November 24, 2002
Explaining Suicide Terrorism

ABC News Nightline tried this week to explain the phenomenon of suicide bombers. I didn't get to see the program, but the Nightline website has transcripts of some of the interviews.

Gaza psychiatrist Eyad Sarraj says

"I believe that every single case of a suicide bomber is attributed directly to a history of trauma during childhood...It is a form of despair...And of course, if someone wants to kill himself no one can stop him."
For some reason, Sarraj is not asked to diagnose the bureaucracy that funds, trains, equips, videotapes and transports the traumatized and desperate human missiles to their targets. If someone wants to use a vulnerable human being as ordnance, can no one stop him?
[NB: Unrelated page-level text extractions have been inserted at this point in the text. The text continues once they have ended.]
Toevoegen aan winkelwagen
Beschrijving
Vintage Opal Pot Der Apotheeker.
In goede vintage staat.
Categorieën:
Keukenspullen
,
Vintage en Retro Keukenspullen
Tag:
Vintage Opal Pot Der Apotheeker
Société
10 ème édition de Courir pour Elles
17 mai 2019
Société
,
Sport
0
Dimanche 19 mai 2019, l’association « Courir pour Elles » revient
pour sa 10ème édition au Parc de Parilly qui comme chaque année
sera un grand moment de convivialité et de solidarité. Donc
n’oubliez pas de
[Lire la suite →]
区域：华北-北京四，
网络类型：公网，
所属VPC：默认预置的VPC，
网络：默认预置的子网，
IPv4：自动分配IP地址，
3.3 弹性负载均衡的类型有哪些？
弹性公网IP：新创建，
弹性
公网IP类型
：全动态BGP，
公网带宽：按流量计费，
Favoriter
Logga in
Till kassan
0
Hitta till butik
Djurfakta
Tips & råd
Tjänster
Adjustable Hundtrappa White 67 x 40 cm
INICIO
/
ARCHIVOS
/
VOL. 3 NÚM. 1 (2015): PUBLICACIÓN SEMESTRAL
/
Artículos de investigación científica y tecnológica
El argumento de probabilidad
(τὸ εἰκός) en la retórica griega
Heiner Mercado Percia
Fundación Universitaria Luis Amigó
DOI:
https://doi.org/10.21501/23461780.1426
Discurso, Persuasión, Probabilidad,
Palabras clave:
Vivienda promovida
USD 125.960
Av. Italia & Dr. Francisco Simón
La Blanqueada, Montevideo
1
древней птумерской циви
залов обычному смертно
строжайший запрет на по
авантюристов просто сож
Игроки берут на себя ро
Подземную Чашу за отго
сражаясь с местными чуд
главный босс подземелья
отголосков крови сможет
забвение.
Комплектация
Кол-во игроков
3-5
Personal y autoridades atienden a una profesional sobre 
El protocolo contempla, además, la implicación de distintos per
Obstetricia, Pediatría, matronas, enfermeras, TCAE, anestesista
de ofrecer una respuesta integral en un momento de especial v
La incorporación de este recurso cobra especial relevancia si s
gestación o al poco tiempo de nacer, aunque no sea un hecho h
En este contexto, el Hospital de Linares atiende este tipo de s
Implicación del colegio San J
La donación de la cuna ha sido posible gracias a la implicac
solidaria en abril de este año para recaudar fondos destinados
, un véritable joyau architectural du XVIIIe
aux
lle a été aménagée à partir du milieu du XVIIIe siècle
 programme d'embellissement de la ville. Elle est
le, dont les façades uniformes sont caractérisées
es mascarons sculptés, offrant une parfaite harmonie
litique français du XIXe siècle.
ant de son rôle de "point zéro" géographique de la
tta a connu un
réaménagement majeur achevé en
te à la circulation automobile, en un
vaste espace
Another interview is with the incarcerated Mohamed Daghlas, who helped take a bomber to his massacre. Daghlas would have preferred to be a martyr himself, but said "There were circumstances that forbid me to do it myself". He didn't say what the circumstances were, but I'm guessing that either cowardice or intelligence might have had something to do with it. Contrary to the psychiatrist's theory about trauma and emotional damage, Daghlas said the bomber "was in very stable condition and he was calm and very normal". Daghlas concludes the interview by saying

We in the Hamas movement believe that Palestine includes the 1948 borders but we also believe that the independent state must be within the borders of 1967- as the first step to peace and normalization and two states besides each other.
Which is an obscurant way of explaining that Hamas is committed to destroying the State of Israel

Arnold Roth, on the other hand, sees suicide terrorism for what it is

There's no point in trying to understand it. You have to be prepared to say, "This is evil, this is sickness." This is the result of whole process that we have to be able to identify when we see it, and if we don't recognize it and call it what it is, I'm afraid that we are doomed to be living with it again and again. We are seeing that already, we are seeing it in places like Bali. How many people have to be killed by this insanity before people say, "no, this is insanity." We don't need to understand this, we need to stop this.